**** Records for this exercise

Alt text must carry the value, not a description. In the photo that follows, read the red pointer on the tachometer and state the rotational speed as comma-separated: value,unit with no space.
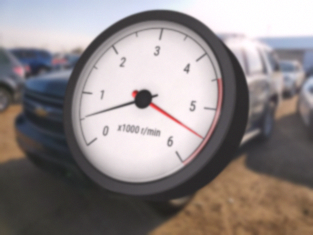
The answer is 5500,rpm
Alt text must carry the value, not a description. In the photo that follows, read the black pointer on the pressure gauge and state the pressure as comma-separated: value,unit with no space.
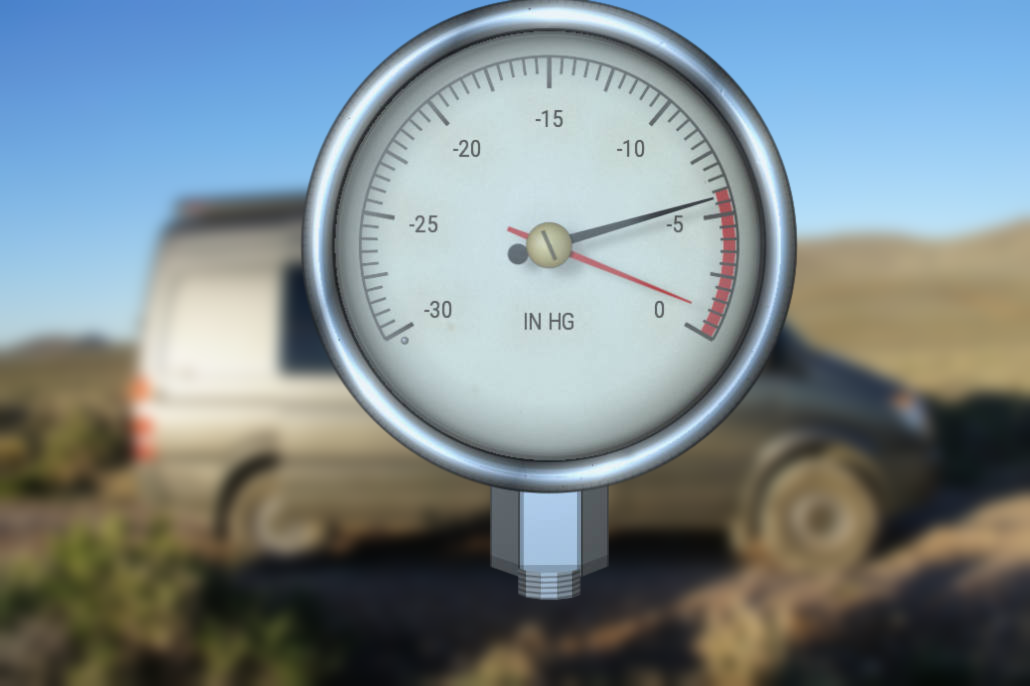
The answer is -5.75,inHg
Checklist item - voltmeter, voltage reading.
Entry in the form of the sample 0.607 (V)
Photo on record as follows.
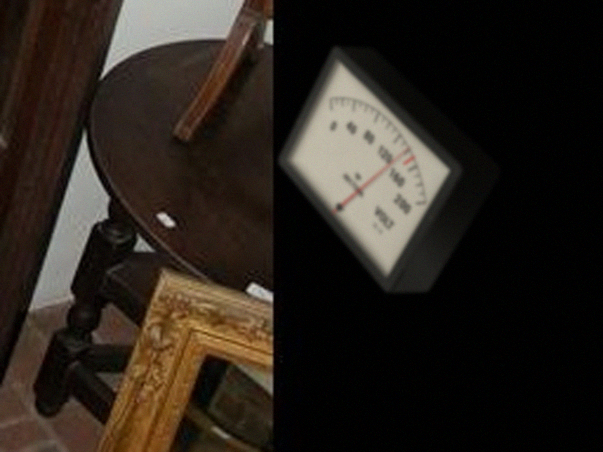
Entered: 140 (V)
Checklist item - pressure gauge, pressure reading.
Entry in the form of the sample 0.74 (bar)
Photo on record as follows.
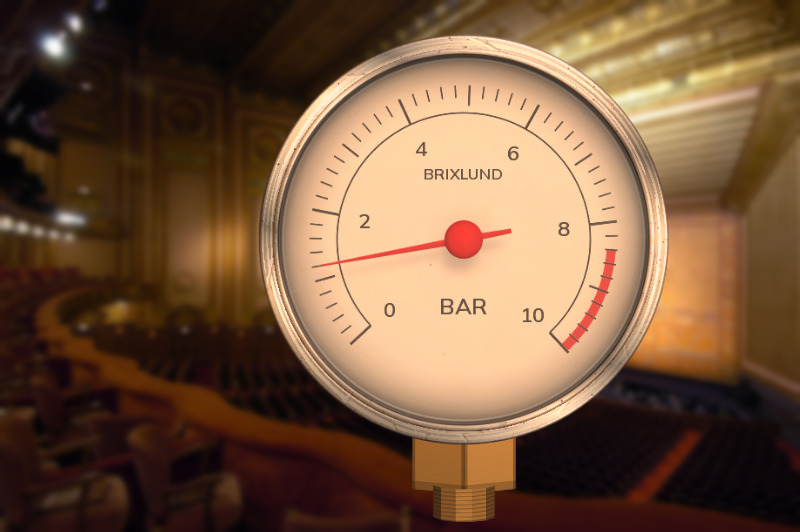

********

Rewrite all the items above, replacing "Checklist item" with "Inspection item" and changing nothing else. Leave the pictures out of your output.

Alt text must carry the value, not a description. In the photo that follows, read the red pointer on the tachometer and state the rotational speed as comma-separated: value,unit with no space.
The answer is 5500,rpm
Alt text must carry the value, not a description. In the photo that follows, read the black pointer on the pressure gauge and state the pressure as comma-separated: value,unit with no space.
The answer is -5.75,inHg
Inspection item - voltmeter, voltage reading.
Entry in the form of the sample 0.607 (V)
Photo on record as follows.
Entered: 140 (V)
Inspection item - pressure gauge, pressure reading.
Entry in the form of the sample 0.74 (bar)
Photo on record as follows.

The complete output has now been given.